*Testo di riferimento:*
Il Maestro Fabio Barnaba torna ai nostri microfoni e, come sempre, porta con sé la profondità e la passione che lo contraddistinguono. Anche quest’anno è stato protagonista accanto a Serena Brancale, firmando e collaborando alla realizzazione del brano presentato in gara.
Barnaba racconta che l’idea del pezzo è nata subito dopo Sanremo 2025, dando il via a un percorso creativo durato quasi un anno. «Abbiamo ricevuto tantissimi messaggi e commenti calorosi», spiega. «Serena è riuscita finalmente a dire ciò che sentiva dopo anni di sofferenza».
Il Maestro è noto per i suoi arrangiamenti raffinati, in particolare per l’uso degli archi, che nel brano diventano un elemento narrativo potente. Quando gli si chiede come nascano quei movimenti così caratteristici, Barnaba sorride: «È sensibilità. È ciò che mi arriva. Io sono sempre lì, nel mio studio, a scrivere e comporre. Fa parte della mia quotidianità».
Il suo lavoro, infatti, non si limita alla tecnica: è un processo emotivo, un ascolto costante, un dialogo tra ispirazione e disciplina. Ed è proprio questa combinazione a rendere riconoscibile la sua firma musicale.
Con la sua presenza discreta ma fondamentale, Fabio Barnaba continua a essere una delle figure più preziose della scena musicale italiana contemporanea, capace di trasformare un’idea in un’esperienza sonora che arriva dritta al cuore.

*Materiale fornito:*
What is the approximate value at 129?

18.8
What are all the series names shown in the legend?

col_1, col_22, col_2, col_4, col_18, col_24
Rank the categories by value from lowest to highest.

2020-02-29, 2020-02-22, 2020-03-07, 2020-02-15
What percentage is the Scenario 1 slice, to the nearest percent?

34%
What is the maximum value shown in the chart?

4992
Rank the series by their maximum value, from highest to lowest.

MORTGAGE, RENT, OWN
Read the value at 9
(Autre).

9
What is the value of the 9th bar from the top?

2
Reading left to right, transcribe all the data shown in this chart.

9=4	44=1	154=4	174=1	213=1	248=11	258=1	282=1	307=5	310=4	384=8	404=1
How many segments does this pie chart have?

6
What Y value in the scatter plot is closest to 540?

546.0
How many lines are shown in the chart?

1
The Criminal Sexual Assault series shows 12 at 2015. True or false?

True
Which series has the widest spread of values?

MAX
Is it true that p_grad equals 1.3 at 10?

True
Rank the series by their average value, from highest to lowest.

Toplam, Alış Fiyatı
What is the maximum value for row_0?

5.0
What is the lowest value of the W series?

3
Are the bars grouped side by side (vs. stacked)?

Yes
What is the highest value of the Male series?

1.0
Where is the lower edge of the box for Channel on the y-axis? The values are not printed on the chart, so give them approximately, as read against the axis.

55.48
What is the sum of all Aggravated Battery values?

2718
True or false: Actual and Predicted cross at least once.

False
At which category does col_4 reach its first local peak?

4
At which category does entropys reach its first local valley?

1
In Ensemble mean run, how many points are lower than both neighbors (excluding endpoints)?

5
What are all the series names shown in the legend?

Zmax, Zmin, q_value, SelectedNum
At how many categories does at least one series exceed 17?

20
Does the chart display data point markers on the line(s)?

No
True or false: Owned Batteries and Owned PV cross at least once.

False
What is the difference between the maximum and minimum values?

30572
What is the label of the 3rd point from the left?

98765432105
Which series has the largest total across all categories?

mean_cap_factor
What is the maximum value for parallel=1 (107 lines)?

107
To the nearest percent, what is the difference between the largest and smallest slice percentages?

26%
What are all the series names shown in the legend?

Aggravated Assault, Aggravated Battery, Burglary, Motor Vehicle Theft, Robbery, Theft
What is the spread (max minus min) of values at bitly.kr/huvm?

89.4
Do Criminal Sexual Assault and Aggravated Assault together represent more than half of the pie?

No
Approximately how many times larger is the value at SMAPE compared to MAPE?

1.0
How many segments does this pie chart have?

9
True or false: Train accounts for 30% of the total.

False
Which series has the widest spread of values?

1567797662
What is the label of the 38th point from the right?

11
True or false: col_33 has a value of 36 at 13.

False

*Richiesta di lavoro:* Trascrivi fedelmente dal testo su Fabio Barnaba il passo che va da "Il Maestro è" a "sua firma musicale.".

*Compito svolto:*
Il Maestro è noto per i suoi arrangiamenti raffinati, in particolare per l’uso degli archi, che nel brano diventano un elemento narrativo potente. Quando gli si chiede come nascano quei movimenti così caratteristici, Barnaba sorride: «È sensibilità. È ciò che mi arriva. Io sono sempre lì, nel mio studio, a scrivere e comporre. Fa parte della mia quotidianità».
Il suo lavoro, infatti, non si limita alla tecnica: è un processo emotivo, un ascolto costante, un dialogo tra ispirazione e disciplina. Ed è proprio questa combinazione a rendere riconoscibile la sua firma musicale.